Content starts

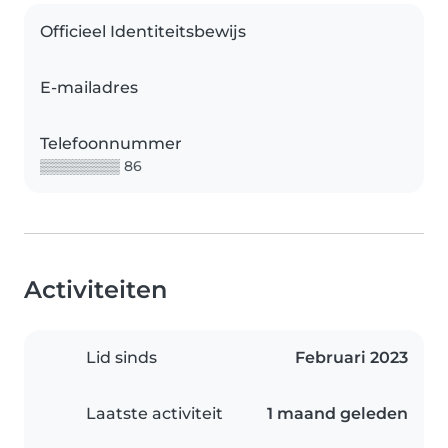
Officieel Identiteitsbewijs
E-mailadres
Telefoonnummer
▒▒▒▒▒▒▒▒ 86
Activiteiten
Lid sinds
Februari 2023
Laatste activiteit
1 maand geleden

Content ends

> Job
In the records above, copy exactly the lines from the one that contains "Februari 2023" through the last, and nothing else.

> Solution below
Februari 2023
Laatste activiteit
1 maand geleden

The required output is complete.